Cuban researches are making their own Coronavirus vaccine and seeing great results.

Currently on the island, there are five vaccine candidates in development, with two already in late-stage trials. Cuban officials say they’re developing cheap and easy-to-store serums. They are able to last at room temperature for weeks, and in long-term storage as high as 46.4 degrees, potentially making them a viable option for low-income, tropical countries that have been pushed aside by bigger, wealthier nations in the international race for coronavirus vaccines.

If they’re successful and developing and rolling out the vaccine, Cuba – a country where the average scientific researcher earns about $250 a month — could be among the first nations in the world to reach herd immunity, putting it in a position to lure vaccine tourists and to export surpluses of what officials claim could reach 100 million doses by year’s end.

If they pull this off, it would be a big win for the communist government.

Achieving success would be an against-the-odds feat of medical science and a public relations win for the isolated country of 11 million people. Cuba was just added back to the U.S. list of state sponsors of terrorism in the final days of the Trump administration.

It could also make Cuba the pharmacist for nations lumped by Washington into the so-called “Axis of Evil.” Countries like Iran and Venezuela have already inked vaccine deals with Havana. Iran has even agreed to host a Phase 3 trial of one of Cuba’s most promising candidates — Soberana 2 — as part of a technology transfer agreement that could see millions of doses manufactured in Iran.

“We have great confidence in Cuban medical science and biotechnology,” Venezuelan Foreign Minister Jorge Arreaza told The Washington Post this week. “It will not only be fundamental for Venezuela, but for the Americas. It will be the true solution for our people.”

So how is Cuba managing to pull this off despite all the challenges they face?

Cuba is an authoritarian, one-party state with strict controls on everything from free speech and political activism to social media and LGBTQ rights.
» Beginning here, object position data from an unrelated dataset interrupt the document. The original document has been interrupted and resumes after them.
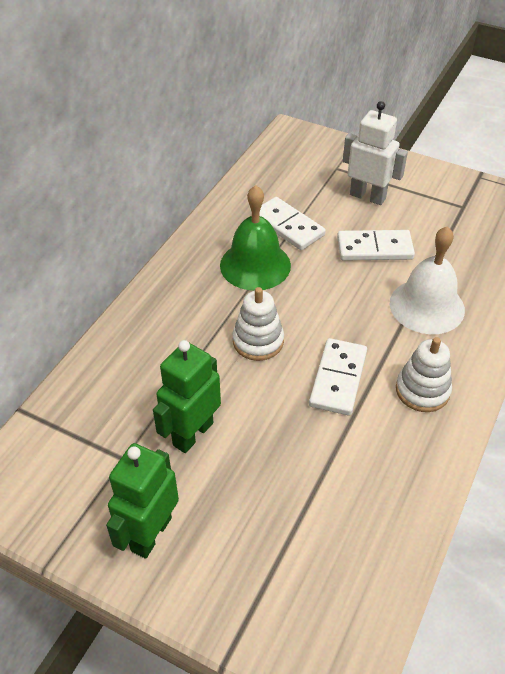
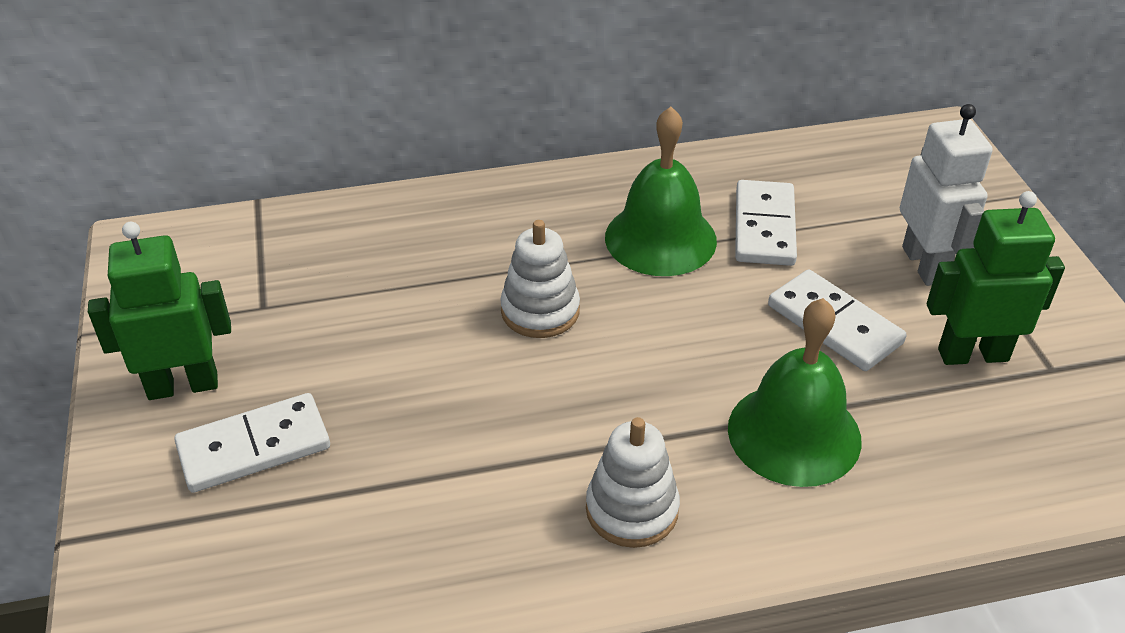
camera: 50 degrees right, 5 degrees down
green robot [153,340,221,453] -> green robot moved to [927,191,1065,365]
white domino [309,338,367,415] -> white domino moved to [174,393,330,493]
white bell [390,226,465,334] -> green bell [728,298,862,487]

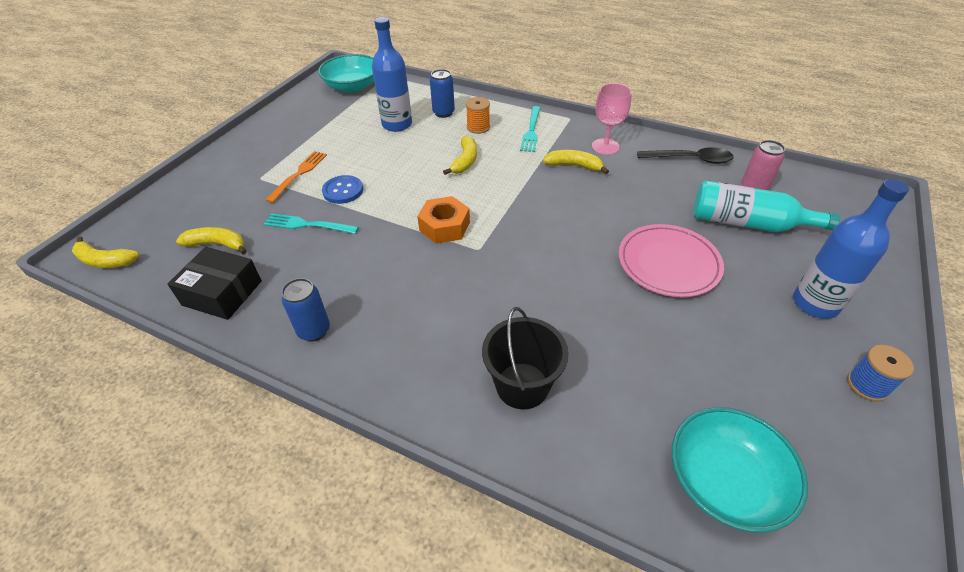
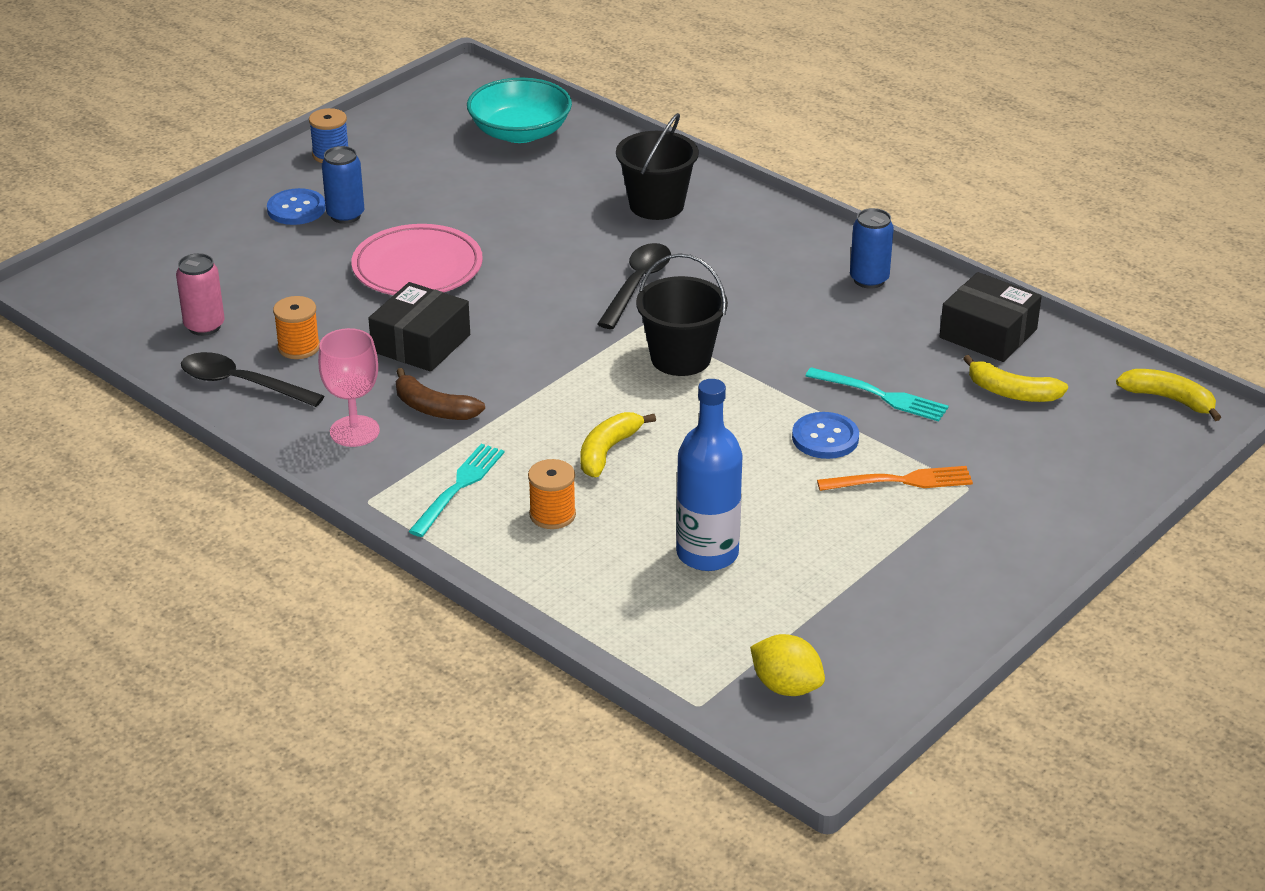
camera: 165 degrees left, 10 degrees down
orange fork [265,151,327,203] -> orange fork turned 135 degrees counterclockwise [817,466,973,491]
turquoise bowl [318,54,374,92] -> yellow lemon [750,634,825,696]
orange nut [417,196,470,244] -> black bucket [636,253,728,376]
blue can [430,69,455,118] -> blue can moved to [322,146,364,224]
yellow banana [543,150,609,174] -> brown banana [396,368,485,420]
turquoise bottle [693,181,840,232] -> none
blue bottle [793,179,909,319] -> blue button [267,188,326,225]
none -> orange spool [273,296,320,359]
none -> black box [368,282,470,372]
none -> black spoon [597,243,671,329]

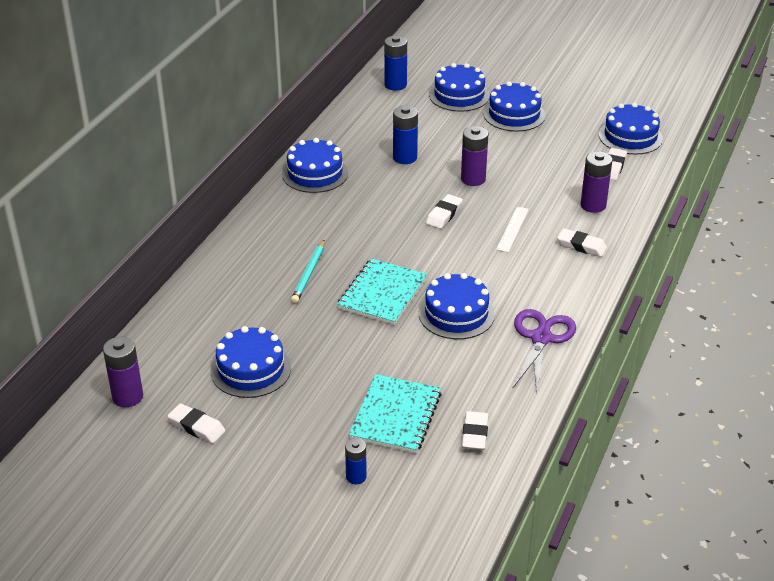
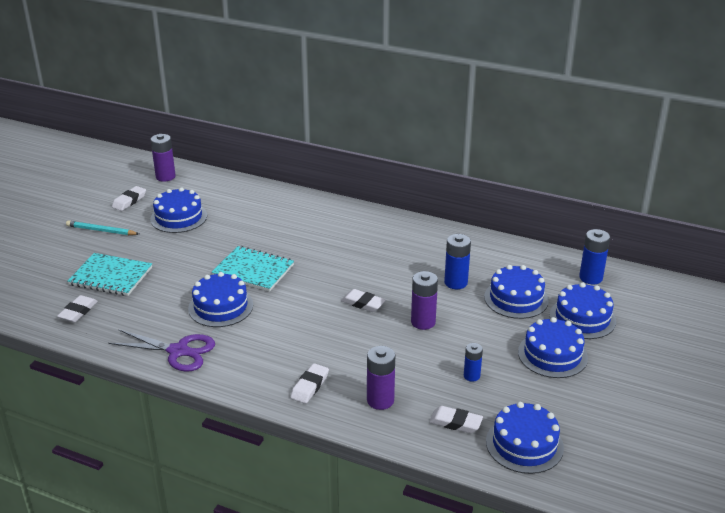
camera: 90 degrees right, 5 degrees down
blue cake [282,138,348,193] -> blue cake moved to [484,265,549,319]
turquoise pencil [291,240,325,304] -> turquoise pencil moved to [66,220,139,235]
blue battery [345,438,367,484] -> blue battery moved to [464,343,483,382]
white eraser [462,411,489,450] -> white eraser turned 75 degrees counterclockwise [57,295,98,323]
white ruler [496,207,529,253] -> none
But the island has always invested heavily in education and healthcare, which has led to an unusually sophisticated biotechnology industry for a small developing country, with at least 31 research companies and 62 factories with over 20,000 workers.

Should Cuba’s vaccines succeed, its researchers will have overcome even more hurdles than their peers in Western labs — including shortages of equipment, spare parts and other supplies, due in part to U.S. sanctions

A successful vaccine could also become a vital new source of revenue for Cuba, which has been suffering a brutal economic crisis that has citizens waiting hours in line to buy scarce food, soap and toothpaste. The economy worsened under Trump-era sanctions that tightened the long-standing U.S. economic embargo of Cuba by curbing remittances, scaling back U.S. flights, ending cruise ship passenger traffic and further complicating Cuba’s access to the global financial system. President Biden has called for a possible return to Obama-era policies, but he has made no such moves yet.